Hello Readers, Are you a programmer like me, who have who have mastered SQL over the years and then ventured into the world of Python?? As per the TIOBE (The Importance Of Being Earnest ) and PYPL (PopularitY of Programming Language Index), Python is ranked as #1 most popular programming language based on the number of skilled engineers world-wide, courses and third party vendors and how often language tutorials are searched on Google.

TIOBE Index report https://www.tiobe.com/tiobe-index/
While I have been a VBA/SQL guy 🧰 for over a decade and I used to resist learning Python, the industry trends and data science boom pulled me like a black hole. Once you get in, there is no way out! In the end, I fell in love 💖 with Python but at the same time I could never underestimate the power of VBA and SQL for data analytics and data science. One of the initial challenges programmers like me face are why should I relearn techniques in Python when I already know how to do the same by SQL. Some practitioners may get some help from Python libraries like sqlite or pandasql but honestly, you will see that at times they are hard to implement and increases the complexity level. As a result, you realize if there was an easy way out to just learn and convert your SQL commands to Python.

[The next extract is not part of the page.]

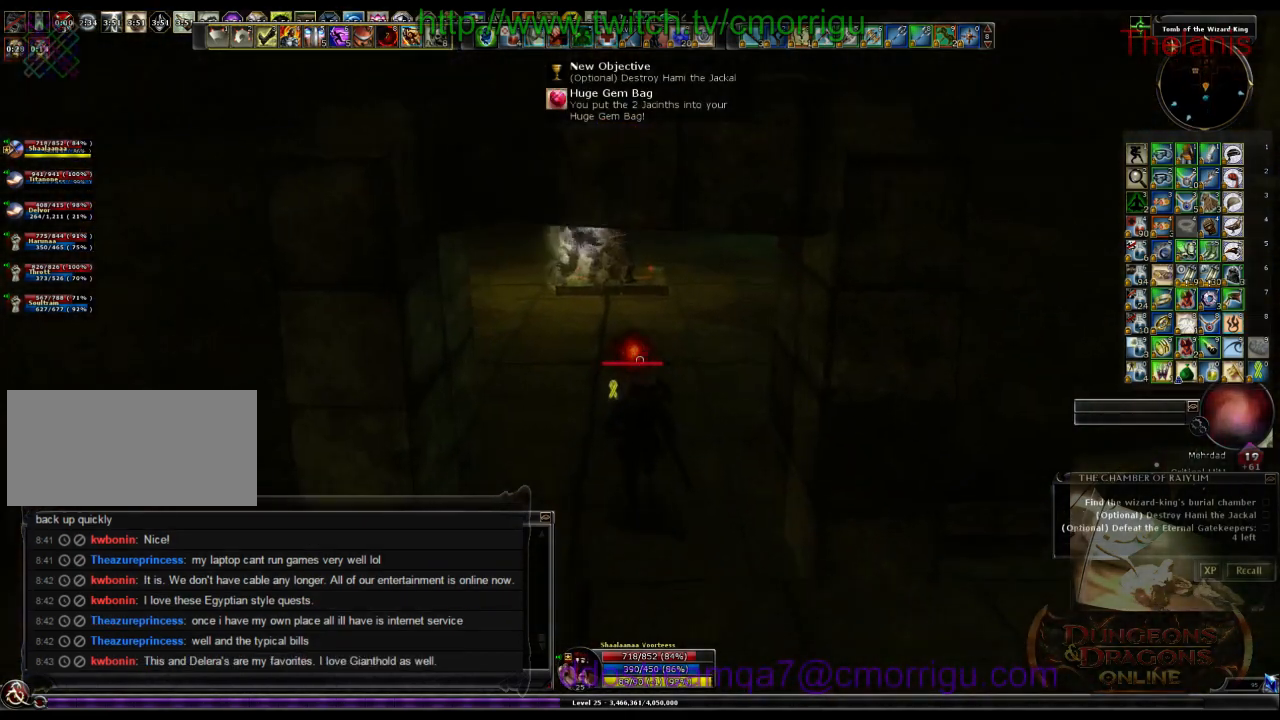
{"keys": ["w"], "events": []}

Relax, I have got you covered! Here is a Top 25 SQL commands to Python Cheat Sheet ✍️which has been guaranteed and tested OK by me. You can easily learn and convert your most common SQL commands (JOINS, UPDATE, REPLACE) to Python by leveraging this cheat sheet. If you wish, you can also download the sample raw data files and scripts used for the learning, validation and demonstration purposes.
Press Ctrl + D to Bookmark this page” for references”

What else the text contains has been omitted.